Within the long crowd of pilgrims slowly moving up the road the tactic proved to be surprisingly effective. Guardsmen, apparently unconcerned with attacks waved people through, priests of all flocks offered welcome and short prayers.

As they approached Eridia proper, a hymn began to fold into the air. The steady song calling out from an unseen place and seeming to flood the whole of the city. Edric did not know if it was magic or simply the way the place was built, but a calm floated over him and those around him as they continued their steady steps.

Eventually however the crowd began to break as those of different faiths separated.

Edric's eyes wandered as he began to roam. Moving still as closely to others as he could to conceal himself, eyes shifting and flickering as he began to search. He knew what he needed was here in Eridia, or rather, beneath Eridia. He just needed to figure out how to get into the catacombs below.

Slowly, probably at least slightly suspiciously, Edric began to wander between the chapels. Roaming through the halls of the Holy City, until he found himself wandering by the Church devoted Aionus.
 
Nevertheless, that Eridia could yet be brimming with so many of the faithful remained a marvel. Almost Kristen thought herself in Alliria again, or even Elbion, for all that she had seen of similar matters in both places. The hushed and urging pleas of her mother, begging her to abandon her faith, bidding her to keep it hidden if nothing else, were never truly so far in the past for her ears to fail in their recalling.

Instead in her ears this day were the lofty sounds of hymns. It filled the vastness of Eridia like the first warmth of a new dawn gracing Arethil from the east. Elevated was the soul which heard those silver melodies.

A fitting welcome into the colossal structure of Eridia, and to all which it now housed.

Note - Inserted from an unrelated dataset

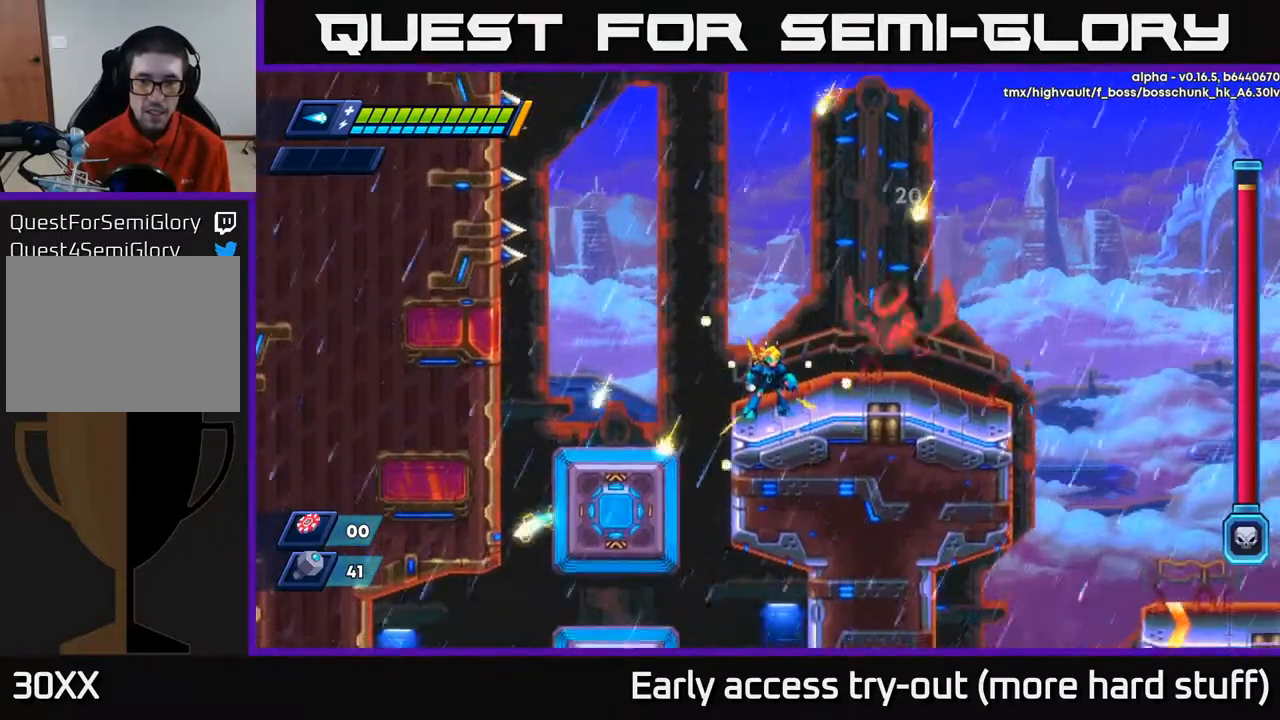
{"buttons": [], "right_stick": "center", "events": [[333, "DPAD_LEFT", "down"], [500, "DPAD_LEFT", "up"]]}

Many, of course, once the parting of the great throng into smaller processions began, would head toward the main chapel devoted to the divine Anirius. And to Kristen this remained a curiosity, how so old—and nearly lost—a faith could spring anew with fresh vitality, as though some latent memory had been carried through the darkness of the Houses' banning of religion, and now Anirians in ever larger numbers were coming to remember. In the matter of Anirius and all his legend, Kristen—like many more Anirians still she would wager—had to confess ignorance, for even while her heart opened to the gods in the wake of her kidnapping, Celestialism found her first, and readily so, before the ancient faith of her own people. Mayhap one day, when the seas of her life calmed, she ought satiate that curiosity and look into it all.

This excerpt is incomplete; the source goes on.